Hess Matthias, Antranikian Garabed
Institute of Technical Microbiology, Hamburg University of Technology, Kasernenstr. 12, 21073, Hamburg, Germany.
Appl Microbiol Biotechnol. 2008 Jan;77(5):1003-13. doi: 10.1007/s00253-007-1238-8. Epub 2007 Nov 8.
The adhA gene of the extreme thermoacidophilic Archaeon Picrophilus torridus was identified by the means of genome analysis and was subsequently cloned in Escherichia coli. PTO 0846, encoding AdhA, consists of 954 bp corresponding to 317 aa. Sequence comparison revealed that the novel biocatalyst has a low sequence identity (<26%) to previously characterized enzymes. The recombinant alcohol dehydrogenase was purified using hydroxyapatite, and alcohol oxidative activity of the purified AdhA was measured over a wide pH and temperature range with maximal activity at 83 degrees C and pH 7.8. Detailed analysis suggests that the active AdhA is a multimer, consisting of 12 identical subunits, with a molecular mass of 35 kDa each. AdhA represents the first dodecameric alcohol dehydrogenase characterized until to date. AdhA is able to oxidize primary and secondary alcohols with ethanol and 1-phenylalcohol as preferred substrates and NAD(+) as preferred cofactor. In addition, isopropanol, which has been used successfully as cosubstrate in cofactor regeneration, is oxidized as well by AdhA. Besides being thermostable (t (1/2) = 42 min at 70 degrees C), AdhA is also active in the presence of increased concentrations of urea (up to 5 M) and in the presence of organic solvents [up to 50% (v/v)] commonly used for organic synthesis.
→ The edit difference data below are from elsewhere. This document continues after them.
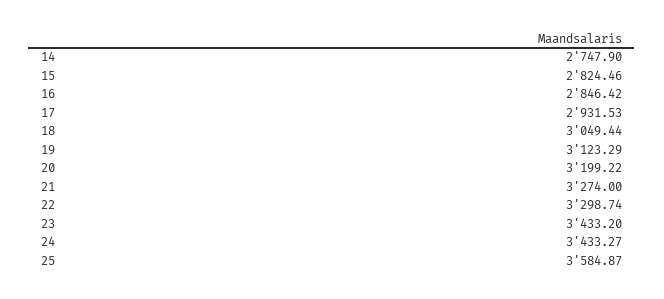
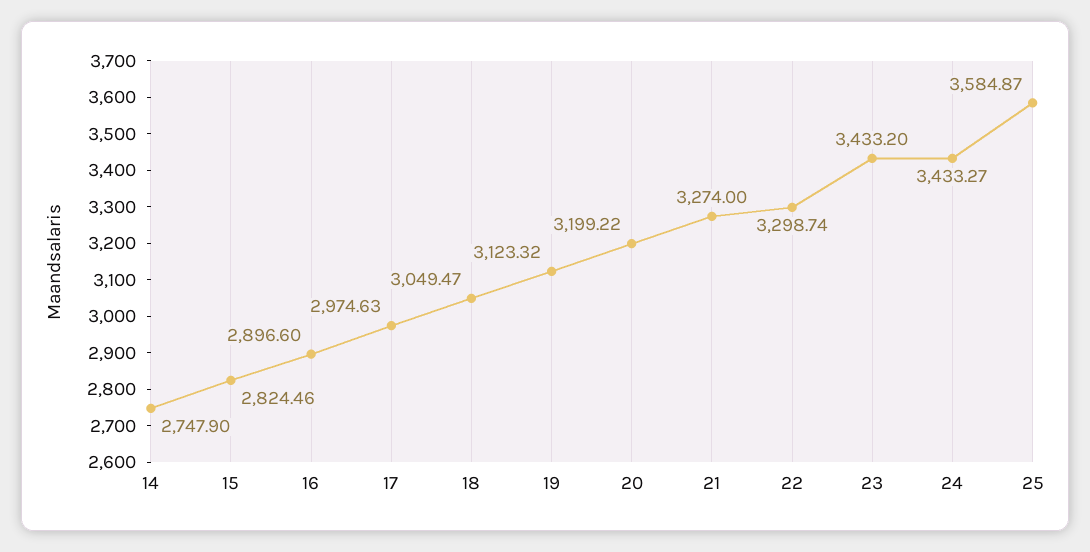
  {
    "14": 2747.9,
    "15": 2824.46,
-   "16": 2846.42,
+   "16": 2896.6,
-   "17": 2931.53,
+   "17": 2974.63,
-   "18": 3049.44,
+   "18": 3049.47,
-   "19": 3123.29,
+   "19": 3123.32,
    "20": 3199.22,
    "21": 3274,
    "22": 3298.74,
    "23": 3433.2,
    "24": 3433.27,
    "25": 3584.87
  }

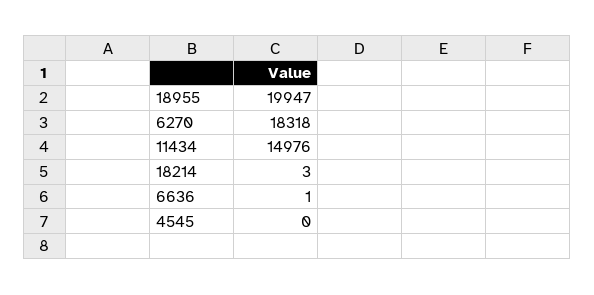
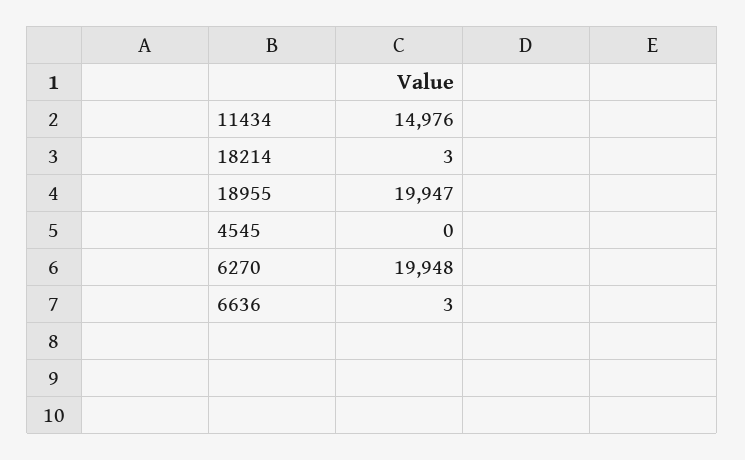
  {
    "18955": 19947,
-   "6270": 18318,
+   "6270": 19948,
    "11434": 14976,
    "18214": 3,
-   "6636": 1,
+   "6636": 3,
    "4545": 0
  }

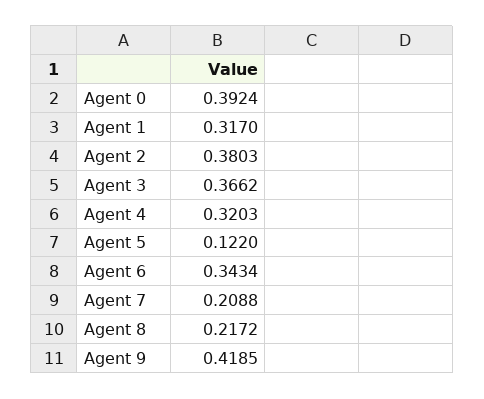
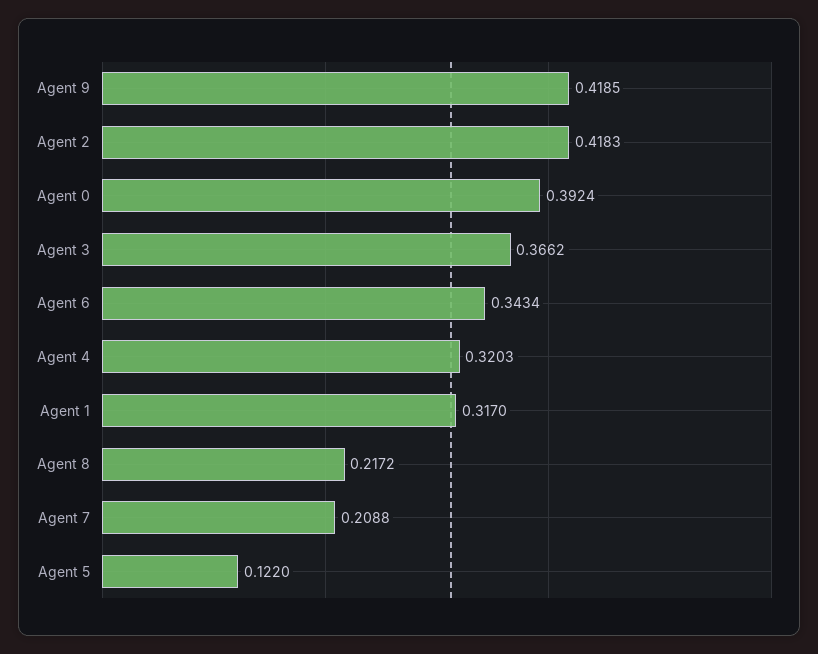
  {
    "Agent 0": 0.3924,
    "Agent 1": 0.317,
-   "Agent 2": 0.3803,
+   "Agent 2": 0.4183,
    "Agent 3": 0.3662,
    "Agent 4": 0.3203,
    "Agent 5": 0.122,
    "Agent 6": 0.3434,
    "Agent 7": 0.2088,
    "Agent 8": 0.2172,
    "Agent 9": 0.4185
  }

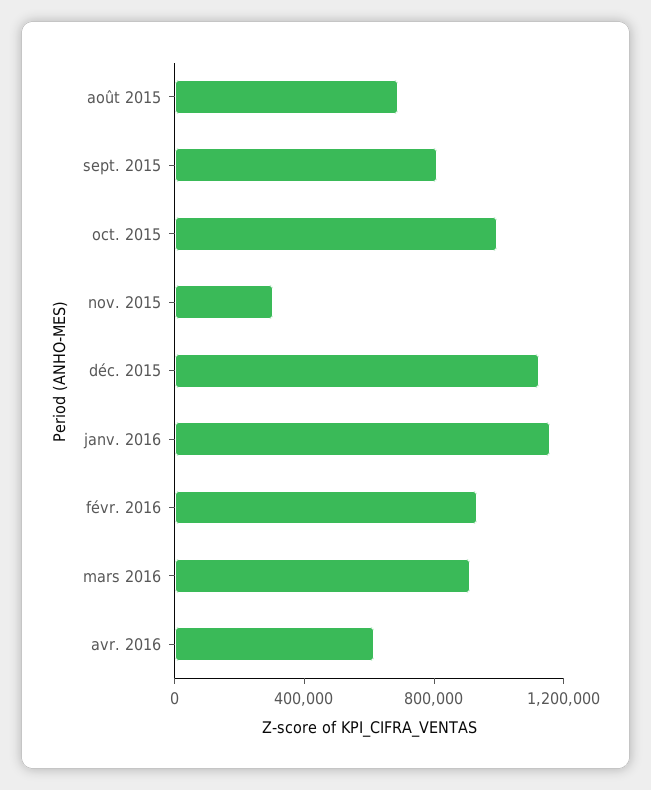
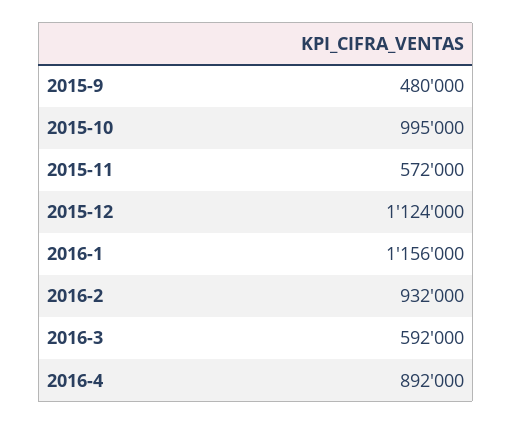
  {
-   "août 2015": 700000,
-   "sept. 2015": 800000,
+   "sept. 2015": 480000,
    "oct. 2015": 995000,
-   "nov. 2015": 300000,
+   "nov. 2015": 572000,
    "déc. 2015": 1124000,
    "janv. 2016": 1156000,
    "févr. 2016": 932000,
-   "mars 2016": 900000,
+   "mars 2016": 592000,
-   "avr. 2016": 600000
+   "avr. 2016": 892000
  }

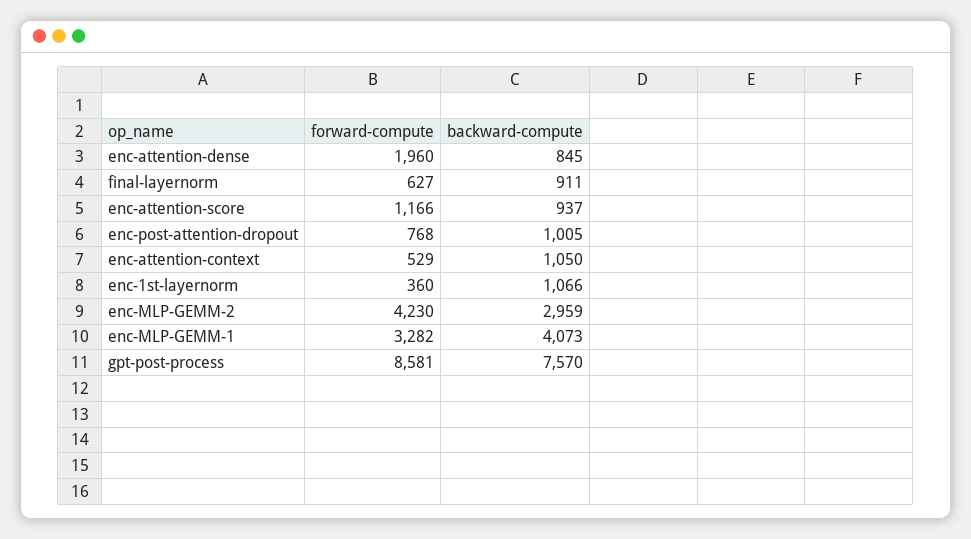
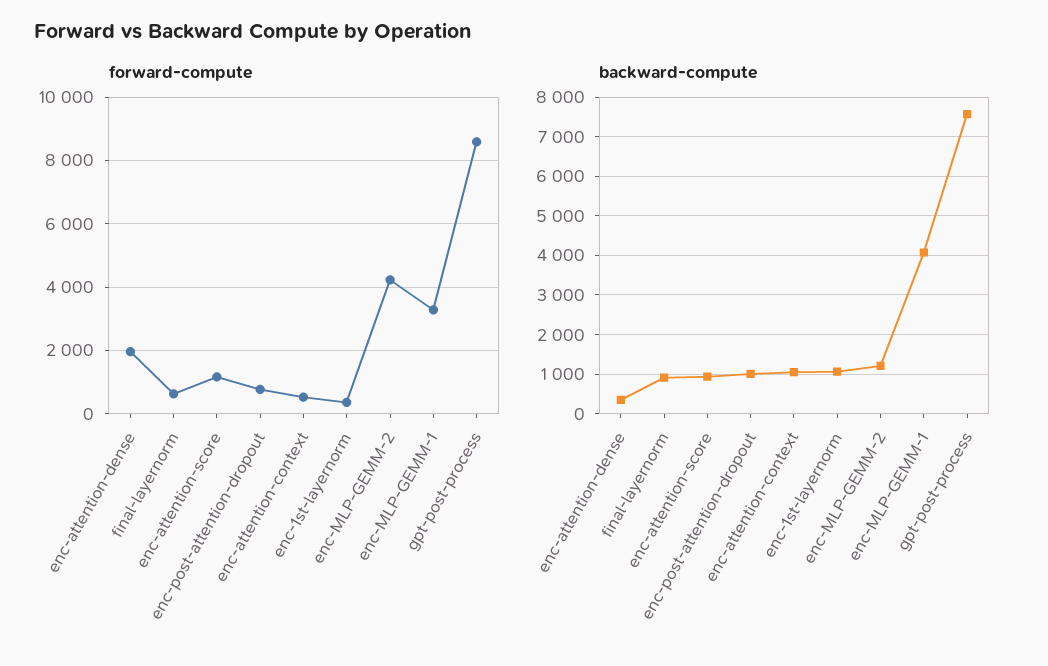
  {
    "forward-compute": {
      "enc-attention-dense": 1960,
      "final-layernorm": 627,
      "enc-attention-score": 1166,
      "enc-post-attention-dropout": 768,
      "enc-attention-context": 529,
      "enc-1st-layernorm": 360,
      "enc-MLP-GEMM-2": 4230,
      "enc-MLP-GEMM-1": 3282,
      "gpt-post-process": 8581
    },
    "backward-compute": {
-     "enc-attention-dense": 845,
+     "enc-attention-dense": 400,
      "final-layernorm": 911,
      "enc-attention-score": 937,
      "enc-post-attention-dropout": 1005,
      "enc-attention-context": 1050,
      "enc-1st-layernorm": 1066,
-     "enc-MLP-GEMM-2": 2959,
+     "enc-MLP-GEMM-2": 1200,
      "enc-MLP-GEMM-1": 4073,
      "gpt-post-process": 7570
    }
  }

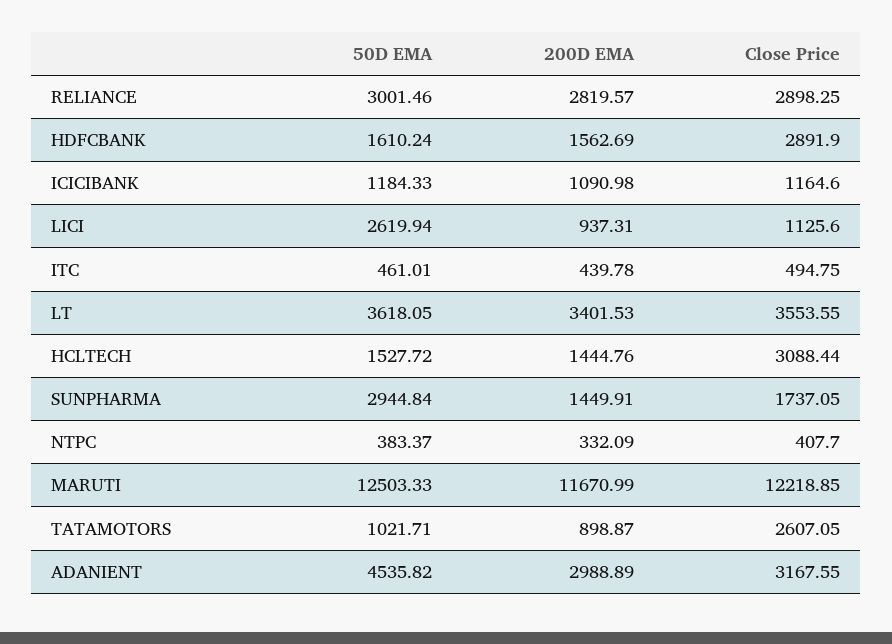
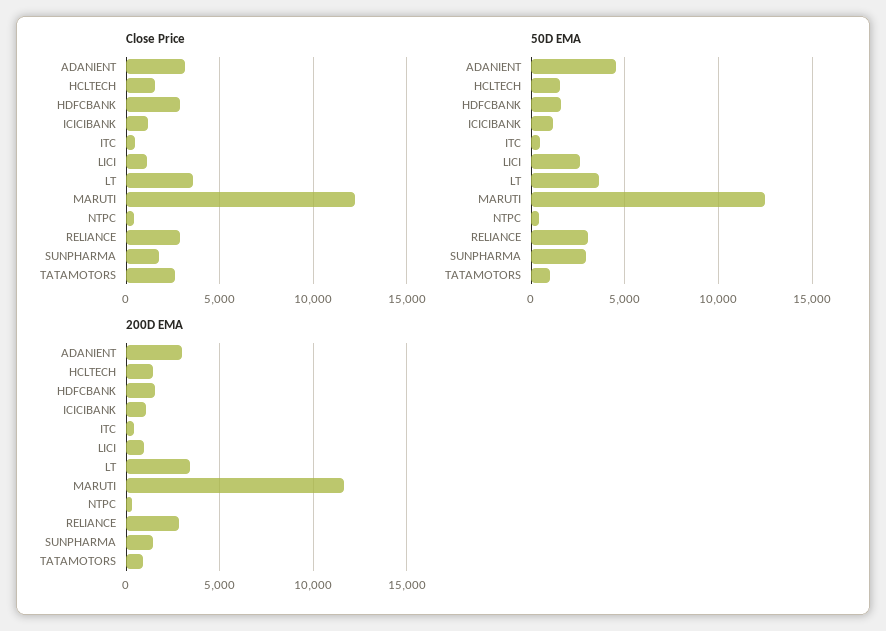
  {
    "50D EMA": {
      "RELIANCE": 3001.46,
      "HDFCBANK": 1610.24,
      "ICICIBANK": 1184.33,
      "LICI": 2619.94,
      "ITC": 461.01,
      "LT": 3618.05,
      "HCLTECH": 1527.72,
      "SUNPHARMA": 2944.84,
      "NTPC": 383.37,
      "MARUTI": 12503.33,
      "TATAMOTORS": 1021.71,
      "ADANIENT": 4535.82
    },
    "200D EMA": {
      "RELIANCE": 2819.57,
      "HDFCBANK": 1562.69,
      "ICICIBANK": 1090.98,
      "LICI": 937.31,
      "ITC": 439.78,
      "LT": 3401.53,
      "HCLTECH": 1444.76,
      "SUNPHARMA": 1449.91,
      "NTPC": 332.09,
      "MARUTI": 11670.99,
      "TATAMOTORS": 898.87,
      "ADANIENT": 2988.89
    },
    "Close Price": {
      "RELIANCE": 2898.25,
      "HDFCBANK": 2891.9,
      "ICICIBANK": 1164.6,
      "LICI": 1125.6,
      "ITC": 494.75,
      "LT": 3553.55,
-     "HCLTECH": 3088.44,
+     "HCLTECH": 1500,
      "SUNPHARMA": 1737.05,
      "NTPC": 407.7,
      "MARUTI": 12218.85,
      "TATAMOTORS": 2607.05,
      "ADANIENT": 3167.55
    }
  }

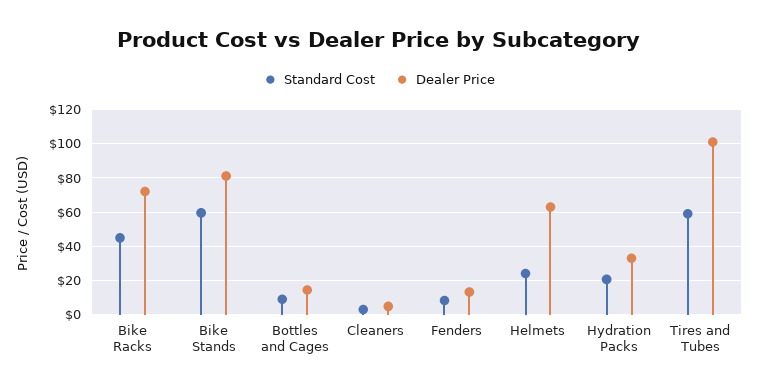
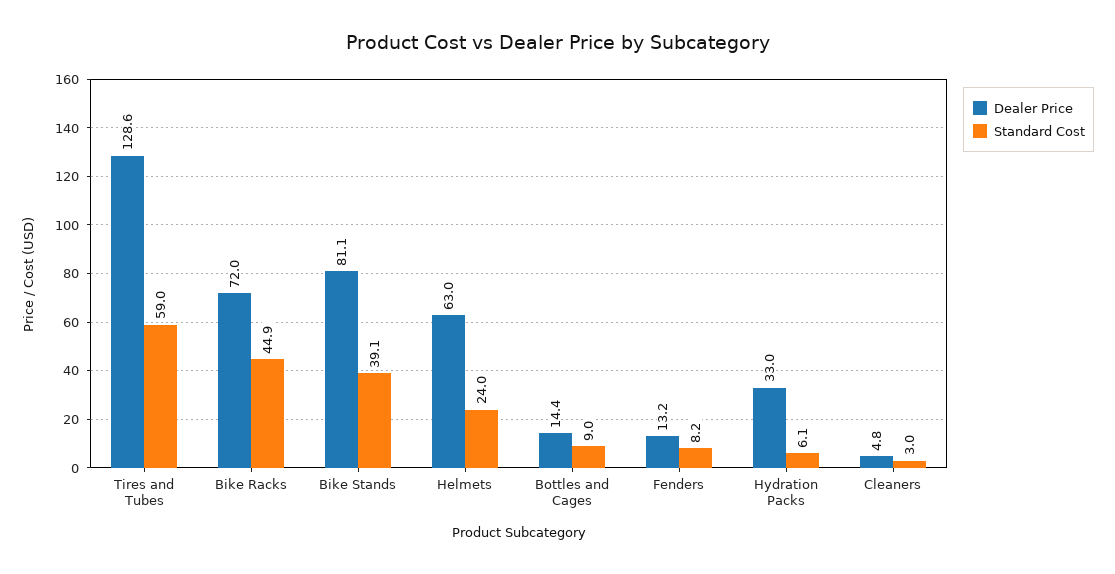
  {
    "Standard Cost": {
      "Bike Racks": 44.9,
-     "Bike Stands": 60,
+     "Bike Stands": 39.1,
      "Bottles and Cages": 9,
      "Cleaners": 3,
      "Fenders": 8.2,
      "Helmets": 24,
-     "Hydration Packs": 20,
+     "Hydration Packs": 6.1,
      "Tires and Tubes": 59
    },
    "Dealer Price": {
      "Bike Racks": 72,
      "Bike Stands": 81.1,
      "Bottles and Cages": 14.4,
      "Cleaners": 4.8,
      "Fenders": 13.2,
      "Helmets": 63,
      "Hydration Packs": 33,
-     "Tires and Tubes": 100
+     "Tires and Tubes": 128.6
    }
  }

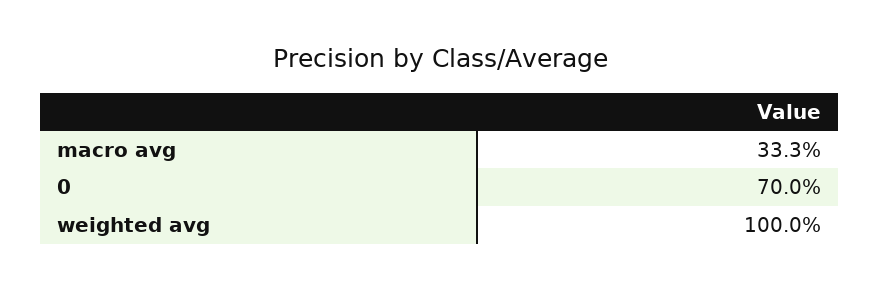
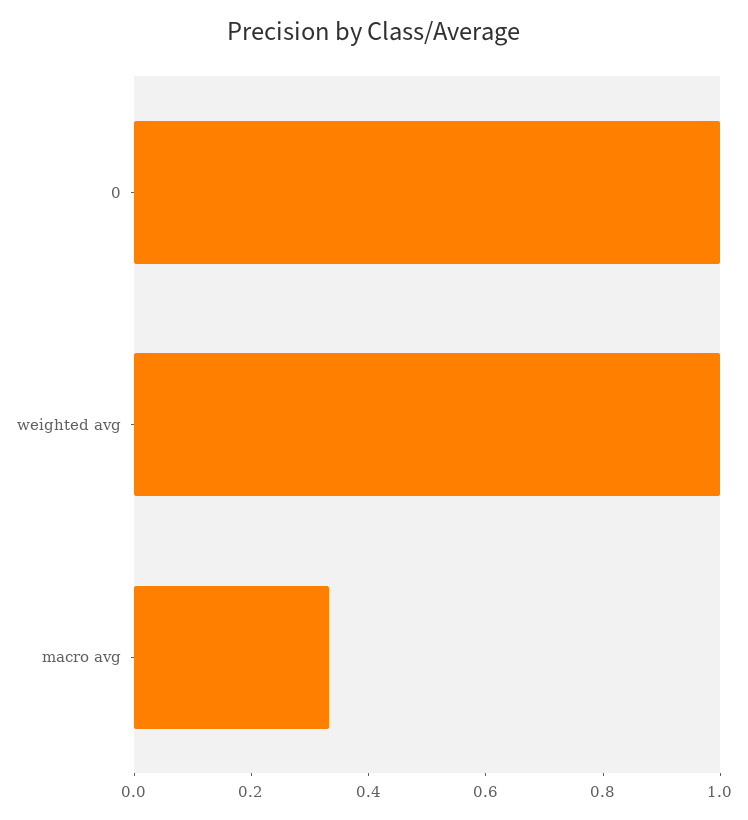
  {
    "macro avg": 0.333,
-   "0": 0.7,
+   "0": 1,
    "weighted avg": 1
  }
通过基因组分析手段鉴定了嗜热嗜酸古菌嗜热栖热菌的adhA基因,随后将其克隆到大肠杆菌中。编码AdhA的PTO 0846由954个碱基对组成,对应317个氨基酸。序列比较显示,这种新型生物催化剂与先前已鉴定的酶的序列同一性较低(<26%)。重组乙醇脱氢酶用羟基磷灰石进行纯化,在较宽的pH和温度范围内测定纯化后的AdhA的乙醇氧化活性,其在83℃和pH 7.8时活性最高。详细分析表明,有活性的AdhA是一种多聚体,由12个相同的亚基组成,每个亚基的分子量为35 kDa。AdhA是迄今为止所鉴定的首个十二聚体乙醇脱氢酶。AdhA能够氧化伯醇和仲醇,以乙醇和1-苯乙醇作为优选底物,以NAD(+)作为优选辅因子。此外,已成功用作辅因子再生共底物的异丙醇也能被AdhA氧化。除了具有热稳定性(70℃下t(1/2)=42分钟)外,AdhA在尿素浓度增加(高达5 M)以及在常用于有机合成的有机溶剂[高达50%(v/v)]存在的情况下也具有活性。